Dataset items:
# # # # #

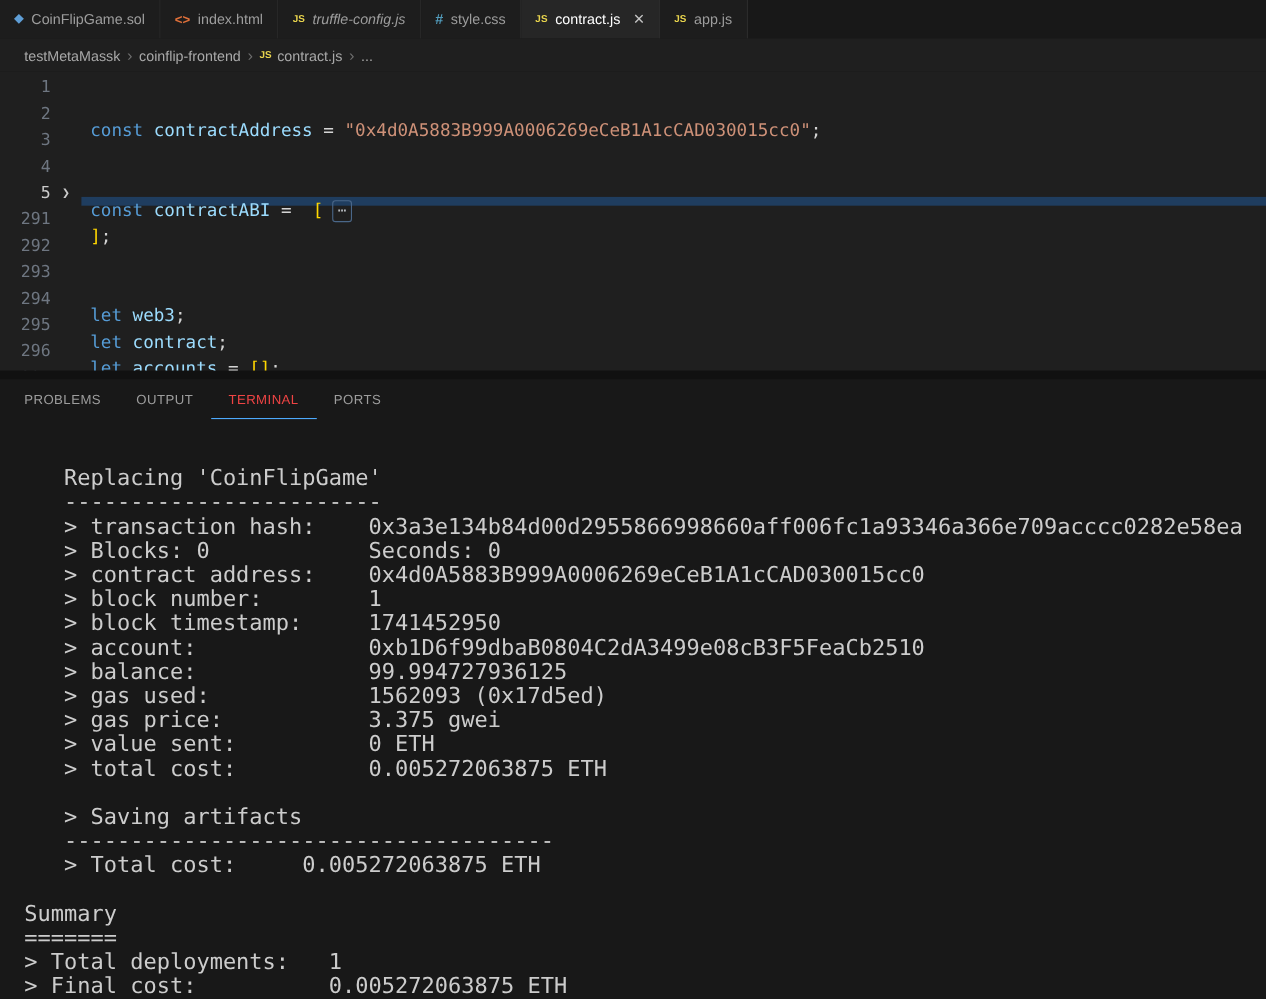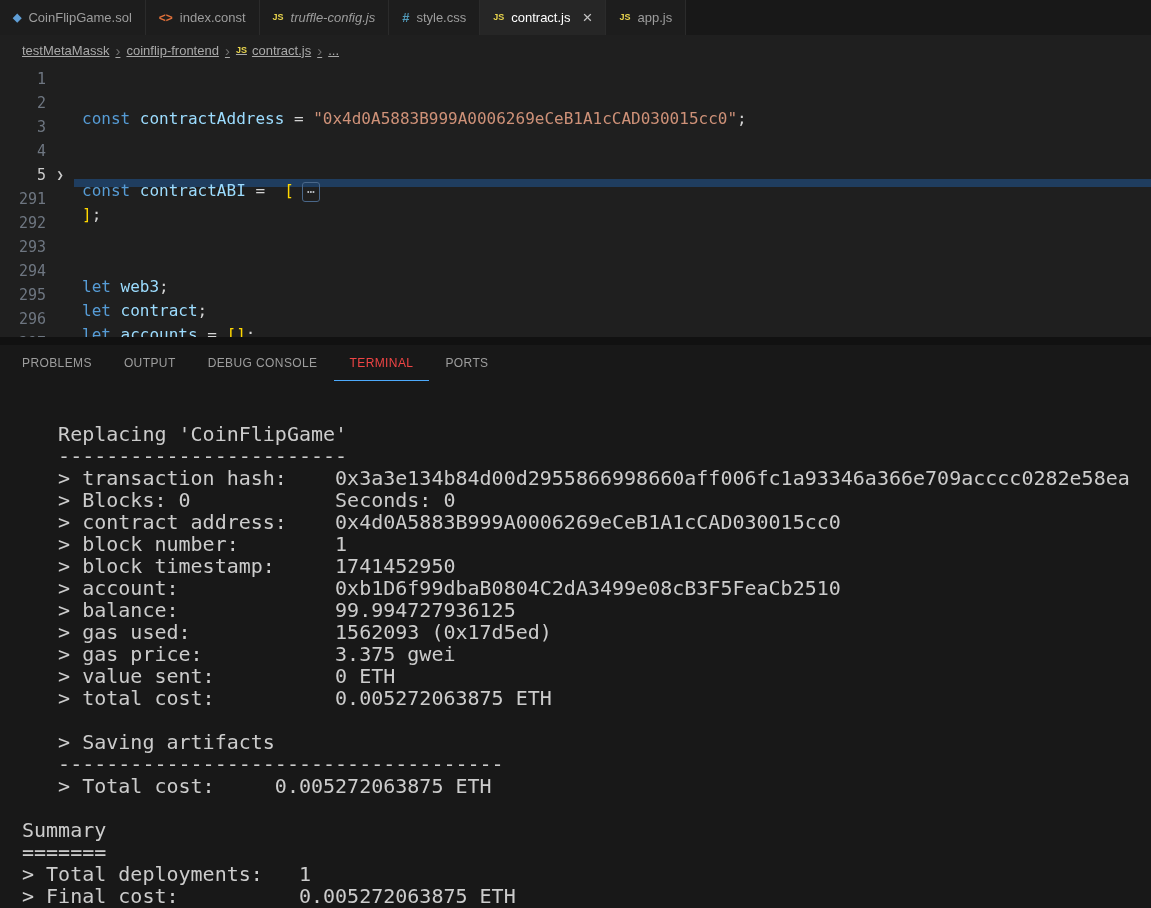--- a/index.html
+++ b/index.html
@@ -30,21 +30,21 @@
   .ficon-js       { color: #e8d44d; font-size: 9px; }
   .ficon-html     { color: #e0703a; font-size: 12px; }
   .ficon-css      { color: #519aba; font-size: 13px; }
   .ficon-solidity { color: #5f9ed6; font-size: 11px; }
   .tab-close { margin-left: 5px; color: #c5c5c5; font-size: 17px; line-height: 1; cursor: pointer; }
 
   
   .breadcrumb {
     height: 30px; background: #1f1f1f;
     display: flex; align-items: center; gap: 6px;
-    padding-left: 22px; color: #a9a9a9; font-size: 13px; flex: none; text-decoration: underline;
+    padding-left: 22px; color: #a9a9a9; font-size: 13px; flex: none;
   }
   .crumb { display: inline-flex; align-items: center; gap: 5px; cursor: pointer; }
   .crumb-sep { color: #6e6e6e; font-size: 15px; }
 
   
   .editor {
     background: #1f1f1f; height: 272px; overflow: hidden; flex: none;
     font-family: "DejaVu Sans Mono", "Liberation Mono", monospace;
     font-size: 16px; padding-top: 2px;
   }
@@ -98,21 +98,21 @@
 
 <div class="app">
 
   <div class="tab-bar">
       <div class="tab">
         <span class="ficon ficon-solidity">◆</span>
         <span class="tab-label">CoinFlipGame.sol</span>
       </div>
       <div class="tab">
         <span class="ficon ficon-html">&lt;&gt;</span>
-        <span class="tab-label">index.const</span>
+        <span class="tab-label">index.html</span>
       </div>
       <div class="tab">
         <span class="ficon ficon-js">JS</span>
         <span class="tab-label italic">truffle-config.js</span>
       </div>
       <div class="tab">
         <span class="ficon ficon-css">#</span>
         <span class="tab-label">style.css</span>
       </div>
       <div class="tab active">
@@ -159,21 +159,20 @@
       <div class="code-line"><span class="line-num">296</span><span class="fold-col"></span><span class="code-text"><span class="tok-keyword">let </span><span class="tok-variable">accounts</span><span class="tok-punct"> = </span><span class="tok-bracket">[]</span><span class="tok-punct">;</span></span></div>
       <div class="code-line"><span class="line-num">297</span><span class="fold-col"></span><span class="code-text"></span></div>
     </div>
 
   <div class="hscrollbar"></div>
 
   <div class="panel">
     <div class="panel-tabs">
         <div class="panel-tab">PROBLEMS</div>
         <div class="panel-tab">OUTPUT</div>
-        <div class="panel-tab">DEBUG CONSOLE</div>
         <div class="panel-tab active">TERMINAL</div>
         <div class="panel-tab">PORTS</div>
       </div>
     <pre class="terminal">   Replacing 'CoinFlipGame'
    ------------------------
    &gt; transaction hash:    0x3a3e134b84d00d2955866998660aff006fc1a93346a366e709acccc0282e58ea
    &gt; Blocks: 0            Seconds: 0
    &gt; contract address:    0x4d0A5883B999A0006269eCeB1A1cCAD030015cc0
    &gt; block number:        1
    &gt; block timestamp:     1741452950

# # # # #

● **How to complete this task**: Once the pictures are dropped, repeat the data above exactly.

● **Response**:
--- a/index.html
+++ b/index.html
@@ -30,21 +30,21 @@
   .ficon-js       { color: #e8d44d; font-size: 9px; }
   .ficon-html     { color: #e0703a; font-size: 12px; }
   .ficon-css      { color: #519aba; font-size: 13px; }
   .ficon-solidity { color: #5f9ed6; font-size: 11px; }
   .tab-close { margin-left: 5px; color: #c5c5c5; font-size: 17px; line-height: 1; cursor: pointer; }
 
   
   .breadcrumb {
     height: 30px; background: #1f1f1f;
     display: flex; align-items: center; gap: 6px;
-    padding-left: 22px; color: #a9a9a9; font-size: 13px; flex: none; text-decoration: underline;
+    padding-left: 22px; color: #a9a9a9; font-size: 13px; flex: none;
   }
   .crumb { display: inline-flex; align-items: center; gap: 5px; cursor: pointer; }
   .crumb-sep { color: #6e6e6e; font-size: 15px; }
 
   
   .editor {
     background: #1f1f1f; height: 272px; overflow: hidden; flex: none;
     font-family: "DejaVu Sans Mono", "Liberation Mono", monospace;
     font-size: 16px; padding-top: 2px;
   }
@@ -98,21 +98,21 @@
 
 <div class="app">
 
   <div class="tab-bar">
       <div class="tab">
         <span class="ficon ficon-solidity">◆</span>
         <span class="tab-label">CoinFlipGame.sol</span>
       </div>
       <div class="tab">
         <span class="ficon ficon-html">&lt;&gt;</span>
-        <span class="tab-label">index.const</span>
+        <span class="tab-label">index.html</span>
       </div>
       <div class="tab">
         <span class="ficon ficon-js">JS</span>
         <span class="tab-label italic">truffle-config.js</span>
       </div>
       <div class="tab">
         <span class="ficon ficon-css">#</span>
         <span class="tab-label">style.css</span>
       </div>
       <div class="tab active">
@@ -159,21 +159,20 @@
       <div class="code-line"><span class="line-num">296</span><span class="fold-col"></span><span class="code-text"><span class="tok-keyword">let </span><span class="tok-variable">accounts</span><span class="tok-punct"> = </span><span class="tok-bracket">[]</span><span class="tok-punct">;</span></span></div>
       <div class="code-line"><span class="line-num">297</span><span class="fold-col"></span><span class="code-text"></span></div>
     </div>
 
   <div class="hscrollbar"></div>
 
   <div class="panel">
     <div class="panel-tabs">
         <div class="panel-tab">PROBLEMS</div>
         <div class="panel-tab">OUTPUT</div>
-        <div class="panel-tab">DEBUG CONSOLE</div>
         <div class="panel-tab active">TERMINAL</div>
         <div class="panel-tab">PORTS</div>
       </div>
     <pre class="terminal">   Replacing 'CoinFlipGame'
    ------------------------
    &gt; transaction hash:    0x3a3e134b84d00d2955866998660aff006fc1a93346a366e709acccc0282e58ea
    &gt; Blocks: 0            Seconds: 0
    &gt; contract address:    0x4d0A5883B999A0006269eCeB1A1cCAD030015cc0
    &gt; block number:        1
    &gt; block timestamp:     1741452950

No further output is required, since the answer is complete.